4. Mounting technology: The slight shift in the position of each RGB device on the high-density display screen will cause uneven display on the screen, which is bound to require higher precision of the mounting equipment.

5. Soldering process: If the reflow soldering temperature rises too fast, it will lead to unbalanced wetting, which will inevitably cause the device to drift during the process of wetting unbalance. Excessive wind circulation can also cause displacement of the device. Try to choose a reflow soldering machine with more than 12 temperature zones, chain speed, temperature rise, circulating wind, etc. as strict control items, that is, to meet the requirements of welding reliability, but also to reduce or avoid the displacement of components, and try to control it within the scope of demand. Generally, 2% of the pixel pitch is used as the control value.

6. Box assembly: The box is spliced with different modules. The flatness of the box and the gap between the modules are directly related to the overall effect of the box after assembly. Aluminum plate processing box and cast aluminum box are the most widely used box types at present. The flatness can reach within 10 wires. The splicing gap between modules is evaluated by the distance between the nearest pixels of the two modules. lines, two pixels too far will result in dark lines. Before assembling, it is necessary to measure and calculate the joint of the module, and then select a metal sheet of relative thickness as a fixture to be inserted in advance for assembly.

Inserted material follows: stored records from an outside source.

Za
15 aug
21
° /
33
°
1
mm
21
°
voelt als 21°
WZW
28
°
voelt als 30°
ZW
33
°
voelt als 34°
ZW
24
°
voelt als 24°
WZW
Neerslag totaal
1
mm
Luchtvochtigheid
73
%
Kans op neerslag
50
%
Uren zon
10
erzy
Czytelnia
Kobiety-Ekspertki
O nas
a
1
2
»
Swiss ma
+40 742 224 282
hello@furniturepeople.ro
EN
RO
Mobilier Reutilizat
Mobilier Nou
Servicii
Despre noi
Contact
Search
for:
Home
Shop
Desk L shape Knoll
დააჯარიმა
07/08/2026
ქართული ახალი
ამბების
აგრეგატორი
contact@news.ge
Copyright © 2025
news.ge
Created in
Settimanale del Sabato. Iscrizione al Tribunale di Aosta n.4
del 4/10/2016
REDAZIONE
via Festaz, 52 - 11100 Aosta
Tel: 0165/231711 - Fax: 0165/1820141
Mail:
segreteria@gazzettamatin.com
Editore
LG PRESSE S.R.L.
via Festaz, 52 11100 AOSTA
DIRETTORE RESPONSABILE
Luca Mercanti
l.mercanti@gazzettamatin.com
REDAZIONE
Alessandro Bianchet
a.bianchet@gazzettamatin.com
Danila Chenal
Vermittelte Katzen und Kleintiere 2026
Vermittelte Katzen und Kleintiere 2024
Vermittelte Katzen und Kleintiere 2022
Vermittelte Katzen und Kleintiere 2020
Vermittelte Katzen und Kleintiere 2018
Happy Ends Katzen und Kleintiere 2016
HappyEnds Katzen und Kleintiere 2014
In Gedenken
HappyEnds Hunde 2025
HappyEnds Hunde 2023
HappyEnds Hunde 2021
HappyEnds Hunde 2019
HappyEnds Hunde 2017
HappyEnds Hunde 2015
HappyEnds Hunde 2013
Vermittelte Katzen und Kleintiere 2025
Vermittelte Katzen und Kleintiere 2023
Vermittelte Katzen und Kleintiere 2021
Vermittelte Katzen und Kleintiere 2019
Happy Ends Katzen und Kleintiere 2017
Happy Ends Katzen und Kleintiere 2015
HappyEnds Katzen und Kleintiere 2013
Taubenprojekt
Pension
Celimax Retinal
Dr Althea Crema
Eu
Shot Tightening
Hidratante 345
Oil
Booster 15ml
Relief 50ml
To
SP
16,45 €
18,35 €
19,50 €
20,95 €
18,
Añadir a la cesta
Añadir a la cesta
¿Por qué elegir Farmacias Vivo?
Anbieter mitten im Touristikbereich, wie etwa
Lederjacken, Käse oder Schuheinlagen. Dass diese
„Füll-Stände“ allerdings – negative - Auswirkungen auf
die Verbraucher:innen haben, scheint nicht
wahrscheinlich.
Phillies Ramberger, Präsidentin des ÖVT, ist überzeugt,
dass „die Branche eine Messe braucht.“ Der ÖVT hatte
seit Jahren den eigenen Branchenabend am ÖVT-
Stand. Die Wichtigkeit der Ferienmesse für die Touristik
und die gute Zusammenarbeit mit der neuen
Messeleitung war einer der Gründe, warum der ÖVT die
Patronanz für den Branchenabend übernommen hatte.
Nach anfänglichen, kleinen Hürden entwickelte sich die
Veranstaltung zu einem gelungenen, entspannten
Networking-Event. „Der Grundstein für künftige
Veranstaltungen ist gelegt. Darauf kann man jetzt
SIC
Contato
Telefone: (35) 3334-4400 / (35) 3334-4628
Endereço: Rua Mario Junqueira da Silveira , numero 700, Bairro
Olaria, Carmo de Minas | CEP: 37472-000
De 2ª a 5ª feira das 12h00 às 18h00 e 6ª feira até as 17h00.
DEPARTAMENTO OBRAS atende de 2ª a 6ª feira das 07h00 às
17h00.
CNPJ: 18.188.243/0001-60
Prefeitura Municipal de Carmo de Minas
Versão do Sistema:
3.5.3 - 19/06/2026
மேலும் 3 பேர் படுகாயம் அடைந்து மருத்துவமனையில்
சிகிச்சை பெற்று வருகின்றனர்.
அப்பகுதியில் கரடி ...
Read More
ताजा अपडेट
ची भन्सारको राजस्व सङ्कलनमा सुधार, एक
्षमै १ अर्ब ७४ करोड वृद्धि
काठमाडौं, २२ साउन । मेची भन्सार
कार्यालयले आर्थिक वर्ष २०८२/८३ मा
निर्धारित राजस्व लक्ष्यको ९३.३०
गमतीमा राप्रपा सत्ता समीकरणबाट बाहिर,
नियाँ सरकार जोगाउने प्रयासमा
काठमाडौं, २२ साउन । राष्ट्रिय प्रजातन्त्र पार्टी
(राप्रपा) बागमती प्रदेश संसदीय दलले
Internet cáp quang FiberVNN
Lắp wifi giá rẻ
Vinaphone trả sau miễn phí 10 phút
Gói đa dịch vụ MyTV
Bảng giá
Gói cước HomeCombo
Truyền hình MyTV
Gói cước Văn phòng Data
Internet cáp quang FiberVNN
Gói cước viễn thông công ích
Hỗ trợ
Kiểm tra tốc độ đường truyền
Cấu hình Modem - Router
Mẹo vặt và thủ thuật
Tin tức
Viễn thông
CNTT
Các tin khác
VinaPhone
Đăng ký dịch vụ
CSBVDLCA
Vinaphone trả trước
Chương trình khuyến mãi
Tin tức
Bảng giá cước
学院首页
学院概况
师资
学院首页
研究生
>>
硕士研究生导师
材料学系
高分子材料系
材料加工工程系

7. Screen assembly: The assembled box needs to be assembled into a screen before it can display refined pictures and videos. However, the dimensional tolerance of the box itself and the cumulative tolerance of the assembly cannot be ignored for the assembly effect of the high-density display. If the pixel pitch of the nearest device between the cabinet and the cabinet is too large or too small, dark lines and bright lines will be displayed. The problem of dark lines and bright lines is a problem that cannot be ignored in high-density displays and needs to be overcome urgently. Some companies make adjustments by sticking 3m tape and finely adjusting the nut of the box to achieve the best effect.

8. System card selection: high-density display light and dark lines and uniformity, color difference is the accumulation of LED device differences, IC current differences, circuit design layout differences, assembly differences, etc. Some system card companies can reduce light and dark lines through software correction. and uneven brightness and chromaticity. Nova’s brightness and chromaticity correction system has been applied to various high-density display screens, and has achieved better display effects.